[-empyre-] From a distance
PierMartonGmail
piermarton at gmail.com
Fri Nov 14 23:10:42 EST 2014
(Miscommunications)
_________________
"War Against War" is a book written around 1924 which has nothing to do with the concept of War on Terror. He could have used the words “Let’s Counter War” - he created the Anti-Krieg museum (Anti-War museum) which unlike War Museums did not celebrate war. That museum was closed by the nazis but has reopened today in Berlin. We could pick at that title “anti-something” and wonder whether anti does not reinforce what it opposes - a valid point in an abstract discussion, but all it is in my view is a valiant effort to show both the indoctrination of going to war and the actual face of war (literally the many faces of the survivors wounded by shrapnel).
Similarly, I made a mistake in assuming that Johannes was speaking of a particular recent German film called Waffenstillstand. I now believe he was bringing up the word ceasefire in German to counter War (against War). Am I correct with this other misunderstanding?
Thank you.
Pier
> On Nov 13, 2014, at 5:00 AM, Yoko Ishiguro <yoko_jimmysparty at yahoo.co.jp> wrote:
>
> 'War against war' does not make any good since the war against war is still a war.

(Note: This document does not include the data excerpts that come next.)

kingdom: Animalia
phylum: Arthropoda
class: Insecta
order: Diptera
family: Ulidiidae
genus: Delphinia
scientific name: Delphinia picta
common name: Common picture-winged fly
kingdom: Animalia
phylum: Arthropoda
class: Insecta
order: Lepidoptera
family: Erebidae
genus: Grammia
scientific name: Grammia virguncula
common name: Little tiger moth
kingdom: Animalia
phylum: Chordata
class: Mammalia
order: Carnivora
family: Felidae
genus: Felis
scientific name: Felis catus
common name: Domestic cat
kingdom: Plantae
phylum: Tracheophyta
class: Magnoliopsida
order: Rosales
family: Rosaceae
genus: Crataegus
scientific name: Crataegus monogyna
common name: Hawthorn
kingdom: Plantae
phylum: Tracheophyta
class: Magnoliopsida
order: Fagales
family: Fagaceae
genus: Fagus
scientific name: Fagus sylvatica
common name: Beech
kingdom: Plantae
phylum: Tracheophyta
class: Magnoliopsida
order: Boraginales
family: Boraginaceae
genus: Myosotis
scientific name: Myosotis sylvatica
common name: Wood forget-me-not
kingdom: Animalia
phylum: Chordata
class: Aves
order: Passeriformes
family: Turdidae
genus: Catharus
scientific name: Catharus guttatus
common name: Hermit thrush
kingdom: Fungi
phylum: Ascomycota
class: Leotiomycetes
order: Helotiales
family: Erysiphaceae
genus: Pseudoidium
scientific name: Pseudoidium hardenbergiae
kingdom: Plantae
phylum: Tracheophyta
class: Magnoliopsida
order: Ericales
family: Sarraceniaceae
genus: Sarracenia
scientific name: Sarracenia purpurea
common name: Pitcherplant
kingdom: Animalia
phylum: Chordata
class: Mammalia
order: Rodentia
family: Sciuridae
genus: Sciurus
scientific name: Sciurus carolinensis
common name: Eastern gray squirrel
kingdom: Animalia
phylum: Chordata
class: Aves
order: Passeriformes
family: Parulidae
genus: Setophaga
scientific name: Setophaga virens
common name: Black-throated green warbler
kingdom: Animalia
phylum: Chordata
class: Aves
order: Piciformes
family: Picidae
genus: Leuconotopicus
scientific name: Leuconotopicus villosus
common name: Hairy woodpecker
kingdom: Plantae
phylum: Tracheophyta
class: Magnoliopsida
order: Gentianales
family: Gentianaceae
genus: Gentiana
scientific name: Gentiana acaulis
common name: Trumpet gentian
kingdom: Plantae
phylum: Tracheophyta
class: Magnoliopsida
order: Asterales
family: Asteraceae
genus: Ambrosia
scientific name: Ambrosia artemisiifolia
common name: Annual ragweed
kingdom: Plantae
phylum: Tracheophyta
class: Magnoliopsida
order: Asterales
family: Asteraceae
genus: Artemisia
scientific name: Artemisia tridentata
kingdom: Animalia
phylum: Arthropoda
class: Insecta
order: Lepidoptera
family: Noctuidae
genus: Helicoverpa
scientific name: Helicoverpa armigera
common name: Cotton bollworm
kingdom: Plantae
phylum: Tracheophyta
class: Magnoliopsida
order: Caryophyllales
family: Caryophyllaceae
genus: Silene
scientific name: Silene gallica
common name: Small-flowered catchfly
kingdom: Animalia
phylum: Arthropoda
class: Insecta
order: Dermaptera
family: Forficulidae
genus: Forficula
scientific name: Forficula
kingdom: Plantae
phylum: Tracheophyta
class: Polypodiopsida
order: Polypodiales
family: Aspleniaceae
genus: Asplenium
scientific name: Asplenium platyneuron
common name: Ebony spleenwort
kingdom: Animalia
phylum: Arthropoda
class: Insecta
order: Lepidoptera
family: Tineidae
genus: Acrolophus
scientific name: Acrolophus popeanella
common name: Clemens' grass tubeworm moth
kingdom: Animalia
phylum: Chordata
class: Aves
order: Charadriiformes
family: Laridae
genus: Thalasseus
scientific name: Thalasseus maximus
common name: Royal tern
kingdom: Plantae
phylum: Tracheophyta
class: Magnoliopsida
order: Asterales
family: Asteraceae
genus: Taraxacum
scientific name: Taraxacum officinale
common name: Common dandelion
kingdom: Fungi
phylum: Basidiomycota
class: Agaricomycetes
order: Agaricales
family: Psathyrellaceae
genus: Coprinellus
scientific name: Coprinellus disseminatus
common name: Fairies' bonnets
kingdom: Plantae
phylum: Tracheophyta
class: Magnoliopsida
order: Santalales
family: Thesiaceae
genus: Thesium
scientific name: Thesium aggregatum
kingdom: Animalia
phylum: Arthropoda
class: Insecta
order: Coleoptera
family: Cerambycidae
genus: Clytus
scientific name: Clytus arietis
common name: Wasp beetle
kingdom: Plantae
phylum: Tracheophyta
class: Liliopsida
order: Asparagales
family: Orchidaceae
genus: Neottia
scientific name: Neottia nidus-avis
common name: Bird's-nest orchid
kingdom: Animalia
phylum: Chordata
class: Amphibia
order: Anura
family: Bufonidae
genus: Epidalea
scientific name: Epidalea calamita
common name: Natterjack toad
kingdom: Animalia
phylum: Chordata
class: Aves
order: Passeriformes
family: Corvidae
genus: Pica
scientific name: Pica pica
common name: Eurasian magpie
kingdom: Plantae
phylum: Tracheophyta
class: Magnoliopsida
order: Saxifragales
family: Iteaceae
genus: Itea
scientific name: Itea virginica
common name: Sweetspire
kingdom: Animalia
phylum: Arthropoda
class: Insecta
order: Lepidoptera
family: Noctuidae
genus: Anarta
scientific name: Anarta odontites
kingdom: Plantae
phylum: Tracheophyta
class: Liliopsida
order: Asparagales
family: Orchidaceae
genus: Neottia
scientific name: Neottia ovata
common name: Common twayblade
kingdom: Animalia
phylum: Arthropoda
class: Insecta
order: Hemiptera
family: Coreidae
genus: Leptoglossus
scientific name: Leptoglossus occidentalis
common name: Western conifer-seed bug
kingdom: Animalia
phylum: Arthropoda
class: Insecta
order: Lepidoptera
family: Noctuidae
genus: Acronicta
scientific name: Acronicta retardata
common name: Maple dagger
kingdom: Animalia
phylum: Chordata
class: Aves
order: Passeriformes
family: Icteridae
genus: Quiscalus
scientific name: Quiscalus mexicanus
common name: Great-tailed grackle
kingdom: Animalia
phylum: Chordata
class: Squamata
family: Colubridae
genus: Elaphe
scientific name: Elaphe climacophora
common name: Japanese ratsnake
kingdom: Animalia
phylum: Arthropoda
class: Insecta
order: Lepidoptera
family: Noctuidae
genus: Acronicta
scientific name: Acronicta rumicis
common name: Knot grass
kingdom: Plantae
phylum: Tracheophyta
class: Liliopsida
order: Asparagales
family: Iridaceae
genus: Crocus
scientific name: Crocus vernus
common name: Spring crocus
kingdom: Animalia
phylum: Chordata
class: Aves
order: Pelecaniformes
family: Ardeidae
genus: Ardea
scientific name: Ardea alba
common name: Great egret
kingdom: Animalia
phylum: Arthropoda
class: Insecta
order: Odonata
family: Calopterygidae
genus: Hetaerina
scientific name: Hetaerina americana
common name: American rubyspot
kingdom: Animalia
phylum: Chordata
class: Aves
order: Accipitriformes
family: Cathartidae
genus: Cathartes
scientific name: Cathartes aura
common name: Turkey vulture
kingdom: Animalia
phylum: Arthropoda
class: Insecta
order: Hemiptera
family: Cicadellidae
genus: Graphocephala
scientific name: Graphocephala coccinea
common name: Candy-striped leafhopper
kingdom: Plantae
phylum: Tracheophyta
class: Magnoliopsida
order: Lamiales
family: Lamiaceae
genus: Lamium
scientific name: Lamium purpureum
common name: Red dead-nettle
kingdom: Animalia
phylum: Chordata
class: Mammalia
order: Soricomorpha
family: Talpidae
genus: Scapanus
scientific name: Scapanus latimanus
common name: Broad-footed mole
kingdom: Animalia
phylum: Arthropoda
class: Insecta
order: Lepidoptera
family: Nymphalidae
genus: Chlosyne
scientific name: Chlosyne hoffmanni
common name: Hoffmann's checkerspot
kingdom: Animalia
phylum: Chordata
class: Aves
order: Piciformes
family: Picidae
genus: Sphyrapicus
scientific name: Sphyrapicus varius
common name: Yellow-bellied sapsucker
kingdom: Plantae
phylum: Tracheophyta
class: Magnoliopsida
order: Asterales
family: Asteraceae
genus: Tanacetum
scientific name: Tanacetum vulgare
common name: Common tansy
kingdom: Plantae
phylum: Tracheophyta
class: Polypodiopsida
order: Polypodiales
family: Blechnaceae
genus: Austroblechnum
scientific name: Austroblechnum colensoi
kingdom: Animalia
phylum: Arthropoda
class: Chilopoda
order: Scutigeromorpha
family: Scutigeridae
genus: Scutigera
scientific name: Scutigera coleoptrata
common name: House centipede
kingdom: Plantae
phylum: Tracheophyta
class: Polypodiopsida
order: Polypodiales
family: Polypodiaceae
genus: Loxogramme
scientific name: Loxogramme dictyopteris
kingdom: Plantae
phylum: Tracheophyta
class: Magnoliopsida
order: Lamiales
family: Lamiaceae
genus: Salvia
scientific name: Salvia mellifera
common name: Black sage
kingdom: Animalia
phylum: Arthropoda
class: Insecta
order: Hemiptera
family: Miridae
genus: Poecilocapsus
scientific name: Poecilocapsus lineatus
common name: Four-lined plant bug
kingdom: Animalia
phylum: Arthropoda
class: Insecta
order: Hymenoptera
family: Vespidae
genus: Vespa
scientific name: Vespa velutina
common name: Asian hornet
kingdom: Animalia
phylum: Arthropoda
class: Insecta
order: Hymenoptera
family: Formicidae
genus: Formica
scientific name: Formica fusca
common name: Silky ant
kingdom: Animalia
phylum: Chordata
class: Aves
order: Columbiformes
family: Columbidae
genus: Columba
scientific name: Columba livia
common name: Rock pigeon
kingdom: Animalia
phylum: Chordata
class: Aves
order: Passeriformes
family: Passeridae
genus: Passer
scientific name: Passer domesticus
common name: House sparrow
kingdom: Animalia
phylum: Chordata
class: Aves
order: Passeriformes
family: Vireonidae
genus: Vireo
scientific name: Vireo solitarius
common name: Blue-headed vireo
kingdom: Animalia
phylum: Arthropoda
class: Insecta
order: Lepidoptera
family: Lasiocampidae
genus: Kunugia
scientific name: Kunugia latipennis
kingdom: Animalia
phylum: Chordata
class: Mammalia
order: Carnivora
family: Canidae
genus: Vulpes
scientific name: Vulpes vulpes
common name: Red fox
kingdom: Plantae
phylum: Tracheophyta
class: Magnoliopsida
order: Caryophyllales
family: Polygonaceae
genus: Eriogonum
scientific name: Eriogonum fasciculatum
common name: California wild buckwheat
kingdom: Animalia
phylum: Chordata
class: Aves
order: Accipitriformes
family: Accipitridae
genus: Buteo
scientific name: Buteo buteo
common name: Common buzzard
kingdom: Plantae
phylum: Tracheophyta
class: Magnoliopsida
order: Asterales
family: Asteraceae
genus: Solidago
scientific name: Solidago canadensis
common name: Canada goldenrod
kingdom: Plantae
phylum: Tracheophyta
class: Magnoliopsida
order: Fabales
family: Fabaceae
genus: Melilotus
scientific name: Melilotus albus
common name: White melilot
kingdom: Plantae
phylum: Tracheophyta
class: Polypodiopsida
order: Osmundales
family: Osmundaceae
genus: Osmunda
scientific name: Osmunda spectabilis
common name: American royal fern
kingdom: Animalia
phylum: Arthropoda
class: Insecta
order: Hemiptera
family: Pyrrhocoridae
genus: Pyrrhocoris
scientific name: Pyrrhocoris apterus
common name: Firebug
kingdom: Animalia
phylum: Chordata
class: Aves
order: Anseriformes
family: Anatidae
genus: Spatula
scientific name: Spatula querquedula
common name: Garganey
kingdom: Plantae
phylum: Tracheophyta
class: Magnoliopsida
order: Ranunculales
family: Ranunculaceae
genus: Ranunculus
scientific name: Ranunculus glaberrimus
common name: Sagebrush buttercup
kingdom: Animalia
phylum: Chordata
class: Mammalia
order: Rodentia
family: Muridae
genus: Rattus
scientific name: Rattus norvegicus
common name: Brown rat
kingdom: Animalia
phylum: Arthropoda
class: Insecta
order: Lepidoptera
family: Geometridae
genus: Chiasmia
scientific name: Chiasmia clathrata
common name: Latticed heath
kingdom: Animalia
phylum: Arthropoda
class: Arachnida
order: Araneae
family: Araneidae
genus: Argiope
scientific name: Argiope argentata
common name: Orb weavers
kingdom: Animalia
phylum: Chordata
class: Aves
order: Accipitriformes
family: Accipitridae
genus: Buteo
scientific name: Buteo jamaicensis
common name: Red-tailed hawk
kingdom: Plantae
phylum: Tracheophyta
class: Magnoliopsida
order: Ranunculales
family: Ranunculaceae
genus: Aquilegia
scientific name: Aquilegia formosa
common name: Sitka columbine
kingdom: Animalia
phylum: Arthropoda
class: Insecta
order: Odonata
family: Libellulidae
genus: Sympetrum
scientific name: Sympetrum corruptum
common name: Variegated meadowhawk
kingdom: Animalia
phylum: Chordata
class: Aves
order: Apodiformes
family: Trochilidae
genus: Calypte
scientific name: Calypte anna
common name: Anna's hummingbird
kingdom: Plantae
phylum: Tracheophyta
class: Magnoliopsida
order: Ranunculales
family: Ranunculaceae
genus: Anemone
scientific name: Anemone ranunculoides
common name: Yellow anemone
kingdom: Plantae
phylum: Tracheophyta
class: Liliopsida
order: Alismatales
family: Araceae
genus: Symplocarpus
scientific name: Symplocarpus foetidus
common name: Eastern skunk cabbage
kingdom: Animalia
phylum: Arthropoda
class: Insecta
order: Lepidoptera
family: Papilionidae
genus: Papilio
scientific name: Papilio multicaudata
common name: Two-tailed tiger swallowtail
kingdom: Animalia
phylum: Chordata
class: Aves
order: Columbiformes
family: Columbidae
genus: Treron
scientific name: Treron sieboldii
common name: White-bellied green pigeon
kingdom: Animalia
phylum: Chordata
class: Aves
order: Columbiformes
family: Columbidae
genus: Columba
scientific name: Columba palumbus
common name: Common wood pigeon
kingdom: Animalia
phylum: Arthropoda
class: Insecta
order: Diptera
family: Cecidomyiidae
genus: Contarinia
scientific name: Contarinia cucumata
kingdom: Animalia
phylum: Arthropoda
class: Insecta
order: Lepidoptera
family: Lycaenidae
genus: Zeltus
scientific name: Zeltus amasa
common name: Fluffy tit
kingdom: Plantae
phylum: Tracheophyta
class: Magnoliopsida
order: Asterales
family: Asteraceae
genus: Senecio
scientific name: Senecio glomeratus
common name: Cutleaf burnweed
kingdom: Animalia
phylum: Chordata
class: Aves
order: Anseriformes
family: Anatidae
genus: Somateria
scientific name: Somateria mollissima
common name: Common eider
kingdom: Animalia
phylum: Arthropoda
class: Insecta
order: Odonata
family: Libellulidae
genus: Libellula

> On Nov 13, 2014, at 3:16 AM, Johannes Birringer <Johannes.Birringer at brunel.ac.uk> wrote:
>
> Hallo Pier
> thank you for your response, and I can imagine the quiet place you are speaking of. But I was not writing of film in that sentence, i was suggesting that I reject the idea of war against war, war against terror,
> and prefer truce, negotiation. and I only use the german word because of the "stillstand" as i was still thinking of Yoko's performance.
> On Nov 12, 2014, at 5:52 PM, PierMartonGmail <piermarton at gmail.com> wrote:
>
> Johannes, I only just got to watch a German trailer of Waffenstillstand and I assume when you say “prefer” that film, I assume you are not comparing them. I don’t see how they can be compared.
I come from a place where Robert Bresson is one of the best filmmakers, so it is a very quiet place - hence that Gueules Cassées old film - without its new overpowering track - fills me up through its vacuum.
>
> ----
>> On Nov 12, 2014, at 3:24 PM, Johannes Birringer <Johannes.Birringer at brunel.ac.uk> wrote:
>>
>> But can we also address performance, and film, and alternate image practices (Pier, I watched and listended to "Gueules cassées - Men with broken faces (1918)", several times)? What a calm, quiet indictment
>> of war, and homage to the theatre of prosthetics. There is of course no solution to war against war. I would prefer Wafffenstillstand.